En d’autres circonstances, cette pétition aurait eu peu de chance d’aboutir, mais dans l’état actuel des choses, où les viols se succèdent et secouent l’opinion indienne, une loi aussi radicale peut voir le jour. Si tel était le cas, l’industrie du porno ne serait pas la seule à être visée, et Bollywood aurait de sérieux soucis à se faire, puisque, depuis un certain nombre d’années, des cinéastes bollywoodiens, comme les frères Bhatt, se sont employés à développer les thrillers érotiques, comme Jism (1&2) ou Murder (1&2), qui connurent un grand succès public.

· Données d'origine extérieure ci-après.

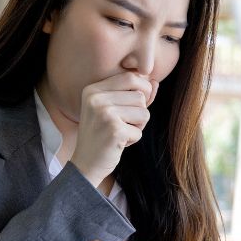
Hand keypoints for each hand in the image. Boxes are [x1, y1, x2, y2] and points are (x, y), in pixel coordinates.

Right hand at [69, 72, 152, 188]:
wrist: (85, 163)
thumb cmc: (102, 135)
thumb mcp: (114, 109)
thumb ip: (133, 94)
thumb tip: (156, 81)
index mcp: (93, 89)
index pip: (131, 77)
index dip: (142, 90)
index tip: (134, 106)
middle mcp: (96, 98)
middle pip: (140, 96)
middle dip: (140, 112)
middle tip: (124, 123)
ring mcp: (104, 114)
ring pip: (144, 113)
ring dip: (138, 126)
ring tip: (120, 132)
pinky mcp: (114, 130)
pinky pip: (140, 131)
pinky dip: (133, 139)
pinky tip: (118, 143)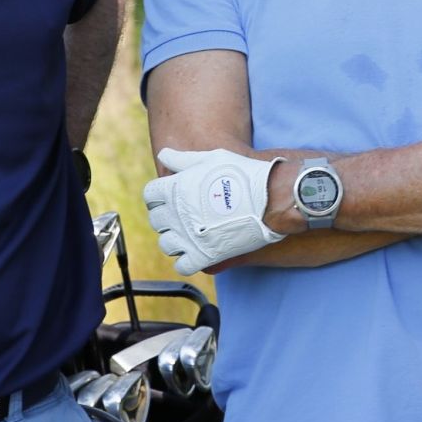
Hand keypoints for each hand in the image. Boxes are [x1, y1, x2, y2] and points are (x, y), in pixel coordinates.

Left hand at [144, 147, 286, 274]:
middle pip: (157, 220)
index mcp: (175, 188)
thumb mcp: (212, 157)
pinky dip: (188, 261)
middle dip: (168, 218)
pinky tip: (200, 252)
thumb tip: (163, 155)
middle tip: (186, 216)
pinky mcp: (204, 257)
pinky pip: (183, 266)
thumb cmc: (243, 173)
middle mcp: (176, 214)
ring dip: (176, 240)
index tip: (170, 198)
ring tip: (192, 234)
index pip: (150, 195)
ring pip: (167, 244)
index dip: (159, 196)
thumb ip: (183, 159)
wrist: (271, 198)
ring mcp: (188, 237)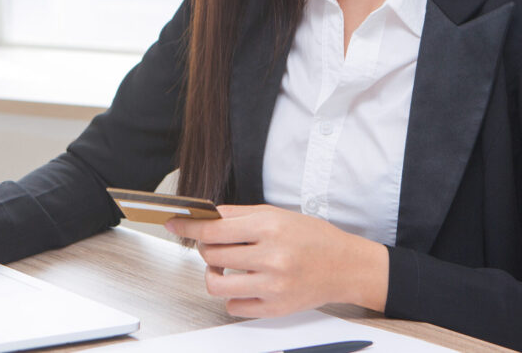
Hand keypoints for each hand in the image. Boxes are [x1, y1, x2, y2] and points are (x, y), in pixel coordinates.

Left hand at [165, 204, 388, 317]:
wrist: (346, 266)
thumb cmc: (314, 238)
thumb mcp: (278, 214)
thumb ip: (240, 214)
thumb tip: (208, 215)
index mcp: (270, 227)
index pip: (214, 229)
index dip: (188, 227)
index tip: (175, 224)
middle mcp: (271, 257)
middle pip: (212, 255)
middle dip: (205, 249)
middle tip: (214, 246)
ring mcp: (272, 286)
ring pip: (216, 284)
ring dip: (213, 274)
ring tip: (223, 267)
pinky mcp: (275, 308)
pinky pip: (233, 306)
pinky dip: (231, 295)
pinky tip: (243, 283)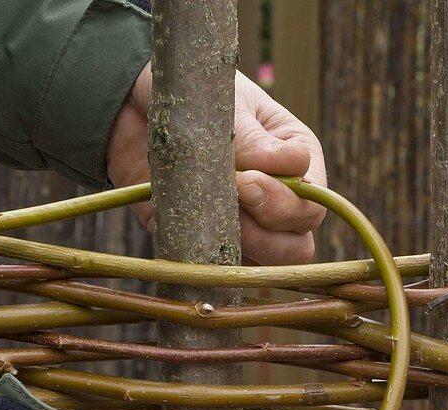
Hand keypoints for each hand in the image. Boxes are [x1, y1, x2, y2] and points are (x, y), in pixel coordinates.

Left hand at [106, 63, 327, 264]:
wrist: (134, 112)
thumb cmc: (192, 99)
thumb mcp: (226, 107)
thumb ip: (253, 140)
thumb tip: (289, 165)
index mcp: (295, 158)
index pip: (314, 199)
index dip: (284, 197)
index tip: (243, 177)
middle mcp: (280, 198)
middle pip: (299, 241)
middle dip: (268, 226)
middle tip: (232, 196)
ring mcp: (248, 228)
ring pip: (271, 265)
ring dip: (245, 247)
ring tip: (213, 215)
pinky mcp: (212, 246)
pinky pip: (228, 273)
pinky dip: (216, 264)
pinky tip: (197, 236)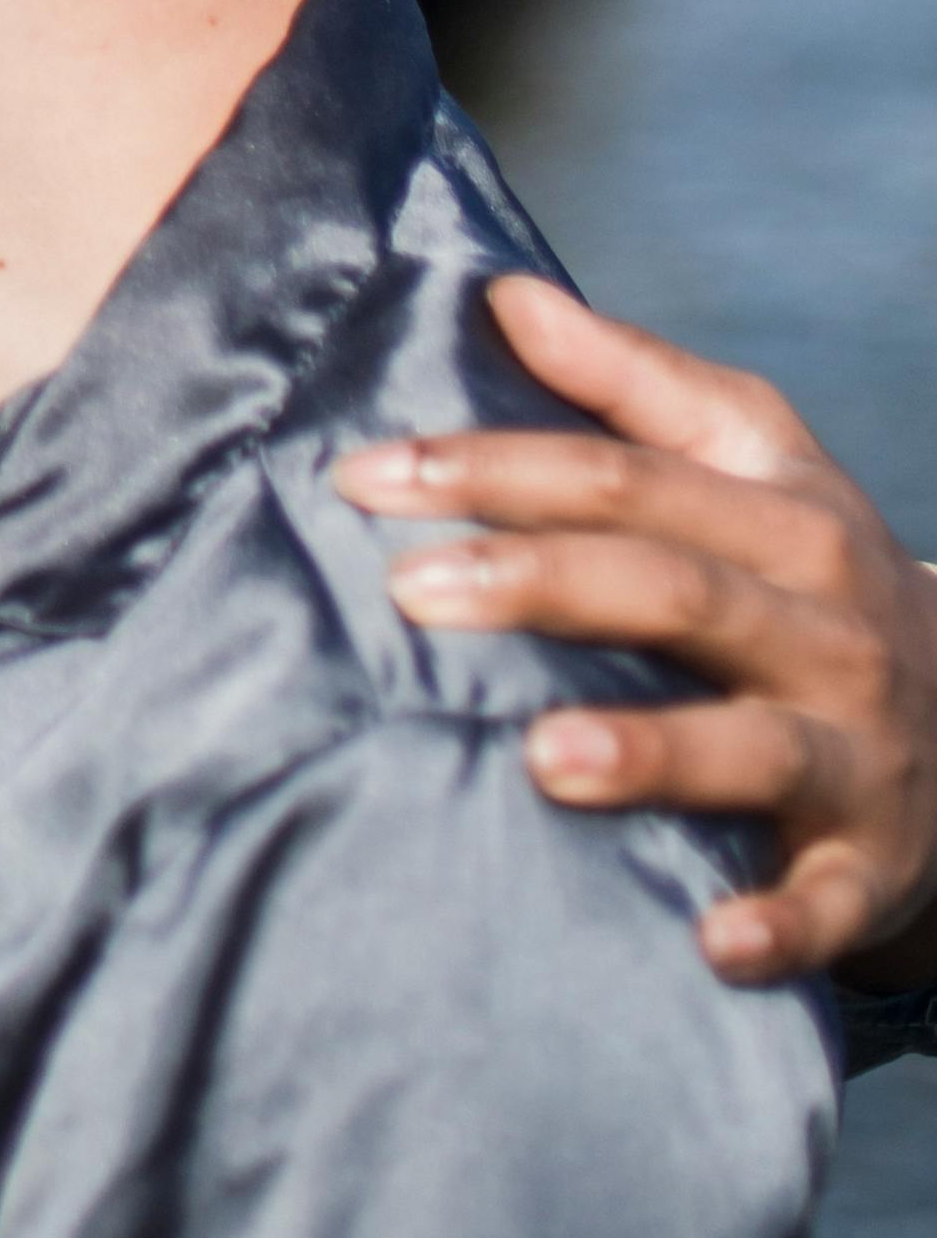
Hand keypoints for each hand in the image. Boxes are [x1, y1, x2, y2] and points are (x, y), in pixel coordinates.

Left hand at [333, 274, 936, 988]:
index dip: (494, 468)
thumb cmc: (816, 575)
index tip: (367, 475)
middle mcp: (823, 626)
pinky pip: (826, 902)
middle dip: (541, 583)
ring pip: (751, 743)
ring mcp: (853, 749)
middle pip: (673, 589)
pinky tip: (710, 942)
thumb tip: (505, 296)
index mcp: (784, 517)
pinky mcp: (870, 865)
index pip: (624, 476)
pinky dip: (777, 924)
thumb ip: (631, 379)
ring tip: (539, 756)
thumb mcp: (755, 459)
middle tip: (409, 592)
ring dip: (651, 752)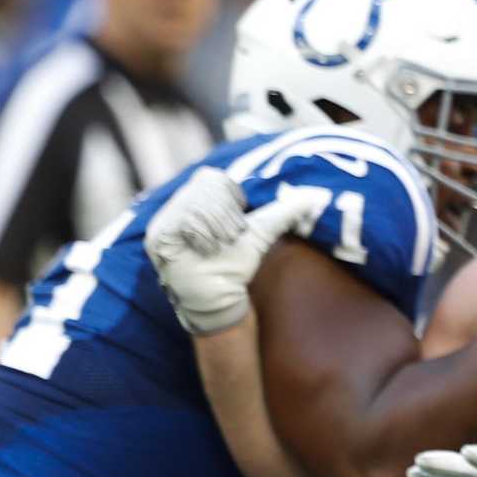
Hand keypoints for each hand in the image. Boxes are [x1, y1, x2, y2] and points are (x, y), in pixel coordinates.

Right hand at [147, 168, 318, 335]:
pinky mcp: (158, 238)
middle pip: (203, 187)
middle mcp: (177, 206)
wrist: (220, 298)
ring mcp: (163, 221)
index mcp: (197, 199)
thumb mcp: (262, 233)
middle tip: (226, 239)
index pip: (211, 177)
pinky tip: (202, 250)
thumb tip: (318, 195)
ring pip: (194, 204)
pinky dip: (199, 235)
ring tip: (214, 248)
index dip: (229, 198)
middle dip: (223, 215)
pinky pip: (181, 221)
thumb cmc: (236, 266)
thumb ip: (285, 211)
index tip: (236, 226)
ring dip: (213, 228)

La société indienne devra comprendre un jour que le cinéma ou internet ne sont que des révélateurs et non la cause des agressions sexuelles. L’hypocrisie, les tabous sexuels et la ségrégation hommes-femmes font partie des quelques éléments de réponses possibles, pour expliquer la frustration et le mal être sexuel qui conduisent à ces violences.

Selon une étude américaine d’Anthony D’Amato et Glenn Reynolds, le pourcentage de viol a fortement baissé, en l’espace de 25 ans, alors que paradoxalement, et au même moment, le porno s’est démocratisé par le développement d’internet. Selon l’auteur David Loftus, l’influence de la pornographie ou d’un matériau à caractère sexuel sur le comportement humain dépend de l’individu et non du contenu.


Enfin, ce genre de loi ou d’action n’a pas eu d’effets notables par le passé, car, en 2009, de nombreux fournisseurs d’accès internet ont été sommés de bloquer le site web de Savita Bhabhi, une héroïne de bande dessinée nymphomane. Pourtant, malgré l’interdiction, les pages numérisées de cette BD étaient toujours disponible sur les forums et les crimes sexuels n’avaient pas connu, alors, cette explosion inquiétante.